Ante el cine del no relato, el espectador medio se encuentra absolutamente indefenso.
Ante un cine no narrativo, cuyo diálogo tiene lugar a un nivel más profundo, cuyas imágenes no expresan nunca una acción sino una idea a través de ellas, las herramientas del espectador para decodificar el mensaje de la obra resultan limitadas.
¿Es éste un problema del cine, o una limitación del espectador que le ha negado únicamente al cine la posibilidad de todo arte para buscar un cambio en su lenguaje, una revolución que le permita encontrar nuevas historias y nuevas maneras de contarlas?
Enfrentarse a la segunda película de José María de Orbe, notoriamente influenciada por el modelo de cine de su productor, Luís Miñarro, resultará por tanto una experiencia desasosegante.
El autor parte de filmar la casa en la que se crió y creció, y aunque en muchos momentos en la película prime lo emocional frente a lo racional (algo frente a lo que el espectador sí que no tiene referencia alguna a la que aferrarse), el realizador de La línea recta se las ingenia para que las paredes y las habitaciones sean capaces de hablar.
Sólo al final de la travesía, tras contemplar las últimas imágenes concatenadas una sobre otra, cuya transparencia reluce con una mayor evidencia, es cuando resulta posible hilvanar el discurso subyacente a toda la obra, que termina por dar sentido por fin a ese espíritu de filme ingobernable.

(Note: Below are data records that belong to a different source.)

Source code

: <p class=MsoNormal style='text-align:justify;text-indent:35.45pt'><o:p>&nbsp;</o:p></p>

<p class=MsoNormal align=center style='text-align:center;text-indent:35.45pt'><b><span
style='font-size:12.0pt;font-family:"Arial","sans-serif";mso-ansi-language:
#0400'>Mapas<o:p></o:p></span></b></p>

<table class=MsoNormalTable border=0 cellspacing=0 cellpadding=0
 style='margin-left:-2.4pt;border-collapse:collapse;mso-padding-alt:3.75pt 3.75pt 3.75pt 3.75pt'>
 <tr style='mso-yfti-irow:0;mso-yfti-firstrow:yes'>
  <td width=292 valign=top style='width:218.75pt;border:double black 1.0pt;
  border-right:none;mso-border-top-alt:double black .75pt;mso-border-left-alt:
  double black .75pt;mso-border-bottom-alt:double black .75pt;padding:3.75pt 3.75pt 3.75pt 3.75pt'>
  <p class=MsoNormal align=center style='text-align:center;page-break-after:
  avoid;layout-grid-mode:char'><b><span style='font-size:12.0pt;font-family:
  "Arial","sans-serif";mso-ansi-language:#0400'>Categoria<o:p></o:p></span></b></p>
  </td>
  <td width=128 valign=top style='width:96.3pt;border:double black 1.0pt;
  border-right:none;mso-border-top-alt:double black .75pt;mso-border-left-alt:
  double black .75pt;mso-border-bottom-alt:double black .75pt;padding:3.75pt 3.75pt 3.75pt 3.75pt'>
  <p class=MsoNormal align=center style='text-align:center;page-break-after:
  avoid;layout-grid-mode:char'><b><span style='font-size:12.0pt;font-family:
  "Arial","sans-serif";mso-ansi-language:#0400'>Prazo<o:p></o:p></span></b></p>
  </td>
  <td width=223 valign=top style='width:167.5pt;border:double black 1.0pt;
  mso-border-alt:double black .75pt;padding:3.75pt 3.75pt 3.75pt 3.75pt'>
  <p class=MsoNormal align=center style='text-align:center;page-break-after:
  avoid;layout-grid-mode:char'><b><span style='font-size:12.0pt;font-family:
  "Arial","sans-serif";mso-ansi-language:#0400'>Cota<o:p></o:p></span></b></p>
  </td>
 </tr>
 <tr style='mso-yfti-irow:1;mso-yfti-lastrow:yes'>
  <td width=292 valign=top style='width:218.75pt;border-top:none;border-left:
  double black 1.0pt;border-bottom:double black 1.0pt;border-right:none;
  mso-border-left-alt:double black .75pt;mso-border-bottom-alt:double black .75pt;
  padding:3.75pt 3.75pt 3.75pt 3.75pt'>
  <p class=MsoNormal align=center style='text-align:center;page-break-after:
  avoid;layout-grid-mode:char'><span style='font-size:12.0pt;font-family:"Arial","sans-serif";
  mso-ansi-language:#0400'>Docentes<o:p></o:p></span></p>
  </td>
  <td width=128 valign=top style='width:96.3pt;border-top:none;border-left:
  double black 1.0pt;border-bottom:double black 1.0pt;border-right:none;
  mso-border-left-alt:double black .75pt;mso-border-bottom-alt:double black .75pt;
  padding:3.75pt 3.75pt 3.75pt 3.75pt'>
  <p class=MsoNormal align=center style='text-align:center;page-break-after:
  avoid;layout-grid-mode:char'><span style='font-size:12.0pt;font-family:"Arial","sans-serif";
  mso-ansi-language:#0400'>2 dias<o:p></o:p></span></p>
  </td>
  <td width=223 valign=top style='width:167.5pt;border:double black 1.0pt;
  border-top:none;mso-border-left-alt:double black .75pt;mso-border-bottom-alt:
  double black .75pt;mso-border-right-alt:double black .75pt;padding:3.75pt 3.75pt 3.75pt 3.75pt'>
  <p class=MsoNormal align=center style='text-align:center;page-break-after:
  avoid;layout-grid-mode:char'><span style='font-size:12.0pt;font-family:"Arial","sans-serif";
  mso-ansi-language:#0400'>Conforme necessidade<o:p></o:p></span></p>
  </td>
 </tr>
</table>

Como en el cine de Pere Portabella, o del propio José Luis Guerín, el tratamiento de imágenes de archivo, proyectadas sobre las paredes de la casa, parecen responder a ese deseo de que la casa traspire toda vivencia acontecida en el pasado para dar constancia de su cualidad imperecedera.
El ensimismamiento de la película y su planteamiento visual estático no son amigos de la agilidad en la narración pero, por otra parte, resulta imposible concebir la historia de esta casa bajo cualquier otra propuesta formal.
De Orbe pone en escena, sin necesidad de la palabra, una elegía sobre un lugar sumido en el olvido. En la única escena filmada fuera de sus muros, en la iglesia en la que desemboca una de sus salidas, un coro parece poner palabras con su canto a la elegía, haciendo patente que el mundo ha olvidado aquellas paredes y a las personas que las habitaron.
Los propios jardineros que aún trabajan allí ejemplifican esa desaparición de toda su historia a través de una sencilla secuencia de apertura, cuando advierten que tal vez en algún momento existió una puerta tras la escalera abandonada donde ahora descansan, o los niños que visitan la casa como si se tratara de un museo, de un mero e inhabitable vestigio del pasado.
Pero antes de desaparecer del todo, un último brindis por los recuerdos de una vida que aún tiene algún significado para algunos. Un brindis por una vida que ha valido la pena ser vivida.